It’s a similar case for watch faces. A small number of Fitbit-developed options are available out of the box – some are actually rather nice and make great use of that crisp display – but you’ll have to wait for more to become available. The whole experience feels rather poorly planned and rushed to market. Fledgling app stores have suffered a similar slow start in the past, but I haven’t experienced anything as extreme as this in a while.
Getting music onto the Fitbit Ionic requires you to install the Fitbit desktop software and to have your computer on the same Wi-Fi network as your device. You can then drag and drop playlists, which are wirelessly synced across. You can’t just drag and drop music over a USB connection – so if you’re caught somewhere without access to a wireless network, you won’t be able to update your music catalogue. Support for Spotify or any other music service would be most welcome.

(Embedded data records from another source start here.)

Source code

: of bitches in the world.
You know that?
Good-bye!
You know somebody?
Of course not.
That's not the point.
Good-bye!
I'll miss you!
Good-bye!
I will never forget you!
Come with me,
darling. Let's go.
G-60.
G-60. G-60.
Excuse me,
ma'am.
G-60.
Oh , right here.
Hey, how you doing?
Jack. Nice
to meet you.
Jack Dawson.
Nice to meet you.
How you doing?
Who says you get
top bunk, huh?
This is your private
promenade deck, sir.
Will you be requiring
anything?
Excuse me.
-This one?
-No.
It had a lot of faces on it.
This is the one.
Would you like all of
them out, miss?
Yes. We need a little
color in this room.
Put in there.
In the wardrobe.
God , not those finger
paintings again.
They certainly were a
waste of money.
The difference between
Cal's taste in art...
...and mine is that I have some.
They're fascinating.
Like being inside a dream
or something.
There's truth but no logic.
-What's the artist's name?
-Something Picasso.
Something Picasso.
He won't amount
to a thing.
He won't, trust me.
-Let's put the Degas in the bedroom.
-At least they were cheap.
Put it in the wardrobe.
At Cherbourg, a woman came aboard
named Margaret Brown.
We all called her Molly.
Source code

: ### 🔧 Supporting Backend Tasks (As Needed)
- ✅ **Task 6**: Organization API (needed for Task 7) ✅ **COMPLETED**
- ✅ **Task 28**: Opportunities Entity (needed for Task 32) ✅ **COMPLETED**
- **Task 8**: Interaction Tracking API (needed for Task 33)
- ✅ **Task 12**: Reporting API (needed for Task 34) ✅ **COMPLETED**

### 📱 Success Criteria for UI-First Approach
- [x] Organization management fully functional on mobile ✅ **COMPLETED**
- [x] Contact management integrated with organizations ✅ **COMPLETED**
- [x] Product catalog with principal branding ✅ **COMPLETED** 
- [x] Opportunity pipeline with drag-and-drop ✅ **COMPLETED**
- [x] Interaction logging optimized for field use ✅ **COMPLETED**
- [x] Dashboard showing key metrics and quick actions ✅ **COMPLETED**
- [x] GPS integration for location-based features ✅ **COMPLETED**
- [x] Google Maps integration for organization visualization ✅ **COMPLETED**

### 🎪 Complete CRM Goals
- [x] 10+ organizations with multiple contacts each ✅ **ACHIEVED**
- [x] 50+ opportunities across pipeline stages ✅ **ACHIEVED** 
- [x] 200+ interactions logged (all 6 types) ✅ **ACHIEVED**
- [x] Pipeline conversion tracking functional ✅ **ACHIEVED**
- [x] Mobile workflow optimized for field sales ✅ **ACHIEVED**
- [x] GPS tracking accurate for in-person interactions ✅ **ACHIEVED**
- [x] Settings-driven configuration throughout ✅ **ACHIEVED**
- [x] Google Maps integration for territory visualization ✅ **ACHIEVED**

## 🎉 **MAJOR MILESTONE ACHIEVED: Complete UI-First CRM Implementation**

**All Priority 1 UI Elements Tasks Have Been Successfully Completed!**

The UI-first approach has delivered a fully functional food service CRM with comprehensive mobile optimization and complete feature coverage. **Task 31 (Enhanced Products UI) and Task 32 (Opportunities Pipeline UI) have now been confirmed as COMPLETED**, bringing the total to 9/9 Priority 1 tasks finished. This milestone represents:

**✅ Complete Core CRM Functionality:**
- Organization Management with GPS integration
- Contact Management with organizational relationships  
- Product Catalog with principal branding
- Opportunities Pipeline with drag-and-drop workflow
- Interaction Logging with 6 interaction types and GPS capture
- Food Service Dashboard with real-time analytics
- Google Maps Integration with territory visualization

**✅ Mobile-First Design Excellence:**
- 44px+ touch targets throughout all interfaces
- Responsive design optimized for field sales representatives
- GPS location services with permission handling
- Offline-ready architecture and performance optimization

I found the process of transferring music incredibly frustrating. Sometimes, my computer wouldn’t detect the Ionic, even though it was waiting in music transfer mode. Even if they did find each other, music transfer wouldn’t always work first time – or would be painfully slow.
Once you do get music on-board, you’re free to pair Bluetooth headphones – which at least works well and, as mentioned, means you can leave your phone at home when heading out for a run. It’s just getting to that point that’s a pain.
Recently, Fitbit debuted a number of new apps under the moniker of ‘Fitbit Labs’. These range from watch faces to app that bring with them new features. One example is Fitbit Pet, which brings a virtual cat or dog to your watch screen. It’s a bit like a Tamagotchi of old, wherein you can earn food to feed it by hitting your steps milestones. It’s a fun little motivator on top of just a plain cute watch face. There’s also a game called Think Fast that tests your reflexes and memory by performing tasks such as matching colours, shapes and prices to test your mental sharpness.
Other apps available include a Mood Log to track your emotional state throughout the day and a Tennis swing analyser. Another app called Treasure Trek is similar to the virtual pet, but instead of earning food your steps power your pirate ship on its quest for more treasure. While the Fitbit Labs apps are fun and a nice distraction, they’re designed as a test bed for trying out new ideas. Hopefully these lead to more fully developed apps appearing on the Fitbit app ecosystem.